Work instructions -
Copy the text of all the data below line for line without changing a word, and leave the pictures out of your answer.

The data -
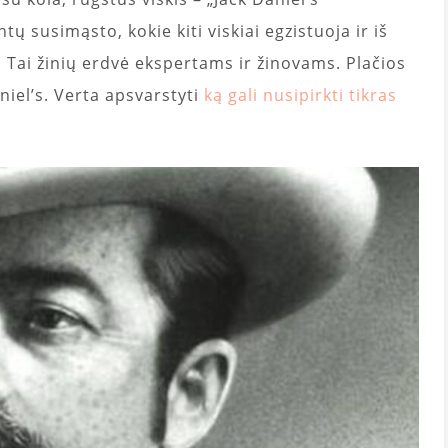
ų susimąsto, kokie kiti viskiai egzistuoja ir iš
. Tai žinių erdvė ekspertams ir žinovams. Plačios
iel’s. Verta apsvarstyti
ką gali nusipirkti tikras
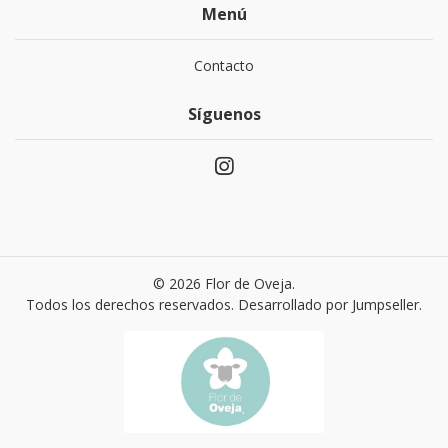
Menú
Contacto
Síguenos
© 2026 Flor de Oveja.
Todos los derechos reservados.
Desarrollado por Jumpseller
.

Expected output -
ų susimąsto, kokie kiti viskiai egzistuoja ir iš
. Tai žinių erdvė ekspertams ir žinovams. Plačios
iel’s. Verta apsvarstyti
ką gali nusipirkti tikras
Menú
Contacto
Síguenos
© 2026 Flor de Oveja.
Todos los derechos reservados.
Desarrollado por Jumpseller
.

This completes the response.